An accident at the lab interferes with Howard’s plan.  Dr. Jennings has been changed.  The police arrive as a result of the alarm going off and wind up arresting Howard for being an illegal alien.  Howard manages to escape from the police and meet up with Beverly and Dr. Jenning.  In Dr. Jenning’s car, the researcher starts undergoing a transformation.  The last experiment had pulled one of the Dark Overlords, one who is now occupying Dr. Jennings’ body.  The Dark Overlord wants to free his comrades and plans to use the laser to bring them to Earth.  His comrades need a body, and the Dark Overlord plans on giving them Beverly’s.  Howard, with the help of Phil, rescue Beverly, defeat the Dark Overlord, and sends the other Overlords back.

As mentioned at the beginning, the movie bombed.  However, as an adaptation, it works.  There’s a change from the existentialism that Gerber had in the comic to a science fiction comedy, but the idea of a person ripped out of his home, his life, to an alien landscape is still there.  The love between Howard and Beverly is still there, and builds subtly where even they aren’t aware of it even if the audience is.  When two people can finish each other’s sentences without effort, there’s a true connection between them.  The main issue is the design of Howard.  The movie was made before CGI was commonplace.  The Last Starfighter had been released two years earlier in 1984, but the techniques were still in their infancy.  Thus, Howard was a man in a duck suit.  Howard’s look in the comics was still very duck-like, and his stance would be murder on most people’s backs if attempted in real life.  Industrial Lights & Magic did manage to create believable animatronics for Howard’s facial expressions.

As for tanking at the box office, Howard the Duck was an odd choice to adapt.  George Lucas had found the comic, read it, then passed it on to Gloria Katz and Willard Huyck to write.  The project sat for a few years before Universal needed a film to add to its line up.  The original idea was to create an animated feature, but Universal needed one sooner than animating would take.  This need led to Howard being live action.  The other issue was that Howard, both comic and movie, wasn’t a children’s title.  Howard smokes cigars and has sex.  At the time of release, though, the movie received a PG rating, which allowed for saltier scenes and topless nudity without necessarily allowing much in language or violence.  As a comparison, Airplane also received a PG rating with a topless woman shimmying with the plane.

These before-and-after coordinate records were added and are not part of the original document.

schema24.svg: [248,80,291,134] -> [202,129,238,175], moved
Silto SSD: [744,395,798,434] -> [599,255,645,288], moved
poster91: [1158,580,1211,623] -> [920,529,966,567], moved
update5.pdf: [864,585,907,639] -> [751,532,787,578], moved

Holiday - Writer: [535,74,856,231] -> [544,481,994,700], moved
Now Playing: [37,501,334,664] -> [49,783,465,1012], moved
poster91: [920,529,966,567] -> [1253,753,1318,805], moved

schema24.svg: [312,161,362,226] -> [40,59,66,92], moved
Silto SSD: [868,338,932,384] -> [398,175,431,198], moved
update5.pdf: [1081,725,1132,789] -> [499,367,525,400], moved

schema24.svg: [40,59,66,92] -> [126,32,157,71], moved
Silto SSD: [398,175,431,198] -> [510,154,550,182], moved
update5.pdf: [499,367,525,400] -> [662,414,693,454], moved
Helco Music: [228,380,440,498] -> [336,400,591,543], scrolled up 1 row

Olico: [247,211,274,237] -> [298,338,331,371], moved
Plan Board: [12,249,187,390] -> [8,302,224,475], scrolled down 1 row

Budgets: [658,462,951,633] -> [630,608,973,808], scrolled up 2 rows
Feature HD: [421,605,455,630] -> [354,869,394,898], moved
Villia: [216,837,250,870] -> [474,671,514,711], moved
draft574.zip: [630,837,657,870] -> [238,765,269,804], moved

In favour, the writers, producers, directors, even actors had read the comic.  Lea Thompson, who played Beverly, was given copies of the comic after she was hired.  The original idea of an animated film would have avoided some of the problems they had.  With John Barry, of 007 fame, composing the soundtrack and Thomas Dolby writing songs for Cherry Bomb, the music fit.  The original Howard the Duck was respected, even with the problems of doing Howard live.  With Howard making a cameo in Guardians of the Galaxy, it could be time for his triumphant return.

Next week, The Wolverine.

* The 1944 Captain America Republic film serial was under the Timely banner.
** To establish a character within the Marvel Universe and to pull in readers, editorial frequently used Spider-Man as a guest star.  In later years, the Punisher and the Wolverine would also guest in titles for the same reason.